Initially, indirect reduction aims to obtain a fractured bone alignment before internal fixation or in combination with a fixation device. Bridge plating is generally carried out following the indirect reduction technique. The fundamental principle of indirect reduction is a distraction and is applied to the metaphyseal and diaphyseal bone.

A logical ground is provided by muscular covering surrounding the diaphysis of long bones because periosteal attachment of any single fragment and a controlled pull on the muscle is likely to align it in the preferred direction. An aligned pressure is applied by covering muscle under distraction on the shaft, relieving fragments into place. The same happens in the case of epiphyseal and metaphyseal bone. However, the distraction needed to align fragments is shifted less through muscular attachments as compared to capsular tissues, ligaments, and tendons. This situation is described as “ligamentotaxis” by Vidal. And this is also considered as part of conservative fracture management.

In the same way, indirect reduction at a fracture point is produced by traction applied by a limb’s traction table. Simultaneously, the reduction can be controlled better by using an implant or a large distractor to a single bone.  The indirect reduction technique can be applied in combination with an external fixator or a distractor, or locking bone plate. A wide range of these fixators and plates are available from Orthopedic instruments manufacturers.

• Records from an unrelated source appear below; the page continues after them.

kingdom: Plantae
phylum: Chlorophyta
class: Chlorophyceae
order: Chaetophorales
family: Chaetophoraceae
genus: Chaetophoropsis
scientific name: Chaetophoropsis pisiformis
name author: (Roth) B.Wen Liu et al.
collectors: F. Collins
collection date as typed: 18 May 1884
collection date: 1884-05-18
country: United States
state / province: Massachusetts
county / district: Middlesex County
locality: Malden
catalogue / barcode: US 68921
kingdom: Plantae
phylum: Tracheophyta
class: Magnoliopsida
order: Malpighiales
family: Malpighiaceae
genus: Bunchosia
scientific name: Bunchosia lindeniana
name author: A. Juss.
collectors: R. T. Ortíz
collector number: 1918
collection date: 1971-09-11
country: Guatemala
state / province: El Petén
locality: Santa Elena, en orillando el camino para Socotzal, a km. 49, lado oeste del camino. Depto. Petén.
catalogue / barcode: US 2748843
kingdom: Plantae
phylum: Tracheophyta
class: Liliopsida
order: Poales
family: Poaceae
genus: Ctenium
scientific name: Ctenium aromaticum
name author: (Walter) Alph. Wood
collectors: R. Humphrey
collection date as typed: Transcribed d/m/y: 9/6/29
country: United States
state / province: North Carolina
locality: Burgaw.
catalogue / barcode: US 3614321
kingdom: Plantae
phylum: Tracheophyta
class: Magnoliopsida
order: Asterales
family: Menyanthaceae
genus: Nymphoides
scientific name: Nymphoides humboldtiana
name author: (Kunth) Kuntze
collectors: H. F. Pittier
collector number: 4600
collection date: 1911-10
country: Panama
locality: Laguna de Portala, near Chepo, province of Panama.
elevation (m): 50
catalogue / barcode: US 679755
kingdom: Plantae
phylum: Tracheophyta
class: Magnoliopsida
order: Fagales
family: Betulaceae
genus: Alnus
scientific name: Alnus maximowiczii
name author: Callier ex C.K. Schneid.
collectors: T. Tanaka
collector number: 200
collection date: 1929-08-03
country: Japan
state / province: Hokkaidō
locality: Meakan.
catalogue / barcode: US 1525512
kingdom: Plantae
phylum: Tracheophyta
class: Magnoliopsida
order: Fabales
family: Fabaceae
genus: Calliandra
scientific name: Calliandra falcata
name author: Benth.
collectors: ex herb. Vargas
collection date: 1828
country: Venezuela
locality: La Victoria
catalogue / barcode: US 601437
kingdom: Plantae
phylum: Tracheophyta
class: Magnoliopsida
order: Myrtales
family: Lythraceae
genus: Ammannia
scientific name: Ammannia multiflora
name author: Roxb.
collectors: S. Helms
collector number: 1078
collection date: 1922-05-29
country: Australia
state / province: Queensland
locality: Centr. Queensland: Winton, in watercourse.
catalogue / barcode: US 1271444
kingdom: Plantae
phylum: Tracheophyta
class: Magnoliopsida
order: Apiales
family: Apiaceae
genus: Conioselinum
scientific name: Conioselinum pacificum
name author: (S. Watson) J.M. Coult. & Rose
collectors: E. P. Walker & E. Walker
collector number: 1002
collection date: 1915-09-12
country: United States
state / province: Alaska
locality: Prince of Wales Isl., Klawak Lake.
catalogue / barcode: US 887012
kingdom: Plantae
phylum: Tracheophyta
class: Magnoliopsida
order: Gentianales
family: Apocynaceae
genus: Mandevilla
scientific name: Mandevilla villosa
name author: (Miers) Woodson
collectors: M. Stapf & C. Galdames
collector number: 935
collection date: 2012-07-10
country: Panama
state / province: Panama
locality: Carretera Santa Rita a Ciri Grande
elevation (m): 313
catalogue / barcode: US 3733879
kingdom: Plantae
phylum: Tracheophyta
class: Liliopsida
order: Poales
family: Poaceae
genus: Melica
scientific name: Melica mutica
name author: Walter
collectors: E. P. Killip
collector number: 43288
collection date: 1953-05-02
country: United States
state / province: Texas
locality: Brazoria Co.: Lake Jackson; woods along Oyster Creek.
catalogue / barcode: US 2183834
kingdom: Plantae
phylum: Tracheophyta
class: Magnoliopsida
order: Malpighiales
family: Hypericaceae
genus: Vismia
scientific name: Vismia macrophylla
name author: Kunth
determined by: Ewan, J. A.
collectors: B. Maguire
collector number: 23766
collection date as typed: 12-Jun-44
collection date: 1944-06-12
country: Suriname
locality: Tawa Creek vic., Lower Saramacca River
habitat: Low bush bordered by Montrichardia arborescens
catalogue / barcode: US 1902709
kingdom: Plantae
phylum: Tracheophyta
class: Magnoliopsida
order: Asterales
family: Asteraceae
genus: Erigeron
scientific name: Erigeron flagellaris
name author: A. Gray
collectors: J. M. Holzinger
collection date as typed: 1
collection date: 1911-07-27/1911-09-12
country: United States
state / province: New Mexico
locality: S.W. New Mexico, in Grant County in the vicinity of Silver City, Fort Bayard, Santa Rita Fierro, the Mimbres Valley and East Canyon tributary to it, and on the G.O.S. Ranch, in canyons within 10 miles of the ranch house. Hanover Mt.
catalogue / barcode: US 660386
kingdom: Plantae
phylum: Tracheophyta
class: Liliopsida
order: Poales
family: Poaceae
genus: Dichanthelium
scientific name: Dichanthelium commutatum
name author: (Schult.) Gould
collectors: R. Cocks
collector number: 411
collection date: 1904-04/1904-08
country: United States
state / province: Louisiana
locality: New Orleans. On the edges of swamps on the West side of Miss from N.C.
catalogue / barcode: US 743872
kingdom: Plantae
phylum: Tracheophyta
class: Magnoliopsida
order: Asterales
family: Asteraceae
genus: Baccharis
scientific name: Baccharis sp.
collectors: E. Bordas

Points to be Considered for Implants

  • First of all, the surgeon needs to study the fracture morphology for biological or bridge plating. Radial Head Prosthesis may be preferred for radial head fracture.
  • Careful planning of reduction is required and selection of suitable plate keeping in mind the fracture’s anatomical location and nature. 
  • Proper care is needed while implanting the plate. For example, if an angled blade plate is to be applied, it must be placed sub muscularly. Then before reduction, it is to be inserted into the metaphyseal fragment. Then reduction is achieved by using a locking bone plate.
  • Plate as a splint on the exterior of the bone is a common factor in all bridge plating, just like a nail which splints the bone from the bone’s interior.
  • Recently, the application of splints in complex fractures has been acknowledged as a recommendable concept. 
  • The wave plate has good reasons for fracture treatment. E.g., less interference with blood supply avoids bone contact, alters the load to the tensile forces on the plate, and provides perfect bone grafting access at the fracture area.
  • Practically, the bridge plate’s end is to be fixed firmly to the main fragments by using three to four screws. The strength of fixation to every main fragment must be balanced.
  • In short fractures, recurring bending stresses are directed to the plate’s short segment or screw hole, resulting in fatigue.
  •  Long plate bridging a large fragmentation area with a short fixation on any end of the bone will go through a significant deformation force because bending stress per unit area is low that lessens the plate failure risk.